According to the study summary, by how much did RL-TS cut collisions compared with conventional LoRa?

EXCERPTED TEXT:
##########

Purpose of the Study:

  • To introduce a novel Reinforcement Learning-based Time-Slotted (RL-TS) LoRa protocol.
  • To enhance the scalability and performance of LoRa networks by optimizing transmission parameters and time slot allocation.
  • To autonomously enable nodes to select their time slots using a reinforcement learning algorithm.

Main Methods:

  • Developed a Reinforcement Learning-based Time-Slotted (RL-TS) protocol for LoRa.
  • Implemented a mechanism for autonomous time slot selection by nodes.
  • Utilized simulations to evaluate convergence speed, throughput, and packet delivery ratio (PDR).

Main Results:

  • RL-TS demonstrated a significant increase in PDR from 0.45-0.85 (LoRa) to 0.88-0.97.
  • Throughput improved from 80-150 packets (LoRa) to 156-172 packets with RL-TS.
  • RL-TS achieved an 82% reduction in collisions compared to conventional LoRa.

Conclusions:

  • The proposed RL-TS protocol effectively enhances LoRa network performance by reducing collisions and improving PDR and throughput.
  • Reinforcement learning is a viable approach for optimizing resource allocation in LPWANs.
  • RL-TS offers a scalable and efficient solution for demanding IoT applications.

##########

INFORMATION PROVIDED:
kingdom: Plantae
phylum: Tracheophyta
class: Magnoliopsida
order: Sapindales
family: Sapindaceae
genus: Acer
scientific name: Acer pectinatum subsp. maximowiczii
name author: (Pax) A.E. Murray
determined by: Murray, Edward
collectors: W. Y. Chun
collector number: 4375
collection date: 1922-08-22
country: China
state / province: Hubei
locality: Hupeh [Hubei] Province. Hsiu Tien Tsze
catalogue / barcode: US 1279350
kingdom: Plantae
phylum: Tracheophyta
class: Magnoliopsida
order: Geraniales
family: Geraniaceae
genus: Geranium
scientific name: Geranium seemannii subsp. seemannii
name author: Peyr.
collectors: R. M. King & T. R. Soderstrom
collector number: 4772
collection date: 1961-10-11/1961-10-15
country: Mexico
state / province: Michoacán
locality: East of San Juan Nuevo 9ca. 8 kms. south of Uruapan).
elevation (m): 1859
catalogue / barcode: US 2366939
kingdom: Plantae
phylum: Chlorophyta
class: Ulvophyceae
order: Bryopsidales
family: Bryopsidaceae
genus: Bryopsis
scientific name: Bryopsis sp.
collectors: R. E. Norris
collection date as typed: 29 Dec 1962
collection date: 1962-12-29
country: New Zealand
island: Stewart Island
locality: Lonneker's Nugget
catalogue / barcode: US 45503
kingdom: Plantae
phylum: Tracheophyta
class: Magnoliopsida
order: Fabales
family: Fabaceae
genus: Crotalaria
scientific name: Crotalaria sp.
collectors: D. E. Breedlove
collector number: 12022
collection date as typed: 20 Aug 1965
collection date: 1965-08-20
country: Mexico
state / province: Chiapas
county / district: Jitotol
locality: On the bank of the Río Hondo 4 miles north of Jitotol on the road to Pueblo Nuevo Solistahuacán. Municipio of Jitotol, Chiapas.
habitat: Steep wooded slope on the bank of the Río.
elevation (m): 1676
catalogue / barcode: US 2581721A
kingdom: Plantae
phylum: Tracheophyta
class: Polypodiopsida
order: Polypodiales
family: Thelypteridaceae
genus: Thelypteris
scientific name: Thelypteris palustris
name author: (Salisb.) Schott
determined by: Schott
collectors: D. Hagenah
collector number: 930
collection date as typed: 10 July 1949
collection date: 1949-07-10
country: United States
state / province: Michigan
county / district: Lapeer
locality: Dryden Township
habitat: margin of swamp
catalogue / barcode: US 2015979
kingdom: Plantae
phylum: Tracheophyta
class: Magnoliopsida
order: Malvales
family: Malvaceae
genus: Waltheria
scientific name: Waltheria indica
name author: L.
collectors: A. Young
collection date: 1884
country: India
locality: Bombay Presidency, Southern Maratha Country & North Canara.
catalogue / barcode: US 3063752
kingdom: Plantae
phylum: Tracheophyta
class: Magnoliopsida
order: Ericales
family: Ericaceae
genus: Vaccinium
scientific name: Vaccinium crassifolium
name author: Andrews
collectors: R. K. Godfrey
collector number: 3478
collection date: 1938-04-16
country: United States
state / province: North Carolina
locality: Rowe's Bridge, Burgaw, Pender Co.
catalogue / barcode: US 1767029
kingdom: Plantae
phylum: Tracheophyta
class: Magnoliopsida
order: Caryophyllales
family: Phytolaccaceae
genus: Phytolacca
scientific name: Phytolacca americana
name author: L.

##########

EXERCISE ANSWER:
By 82%.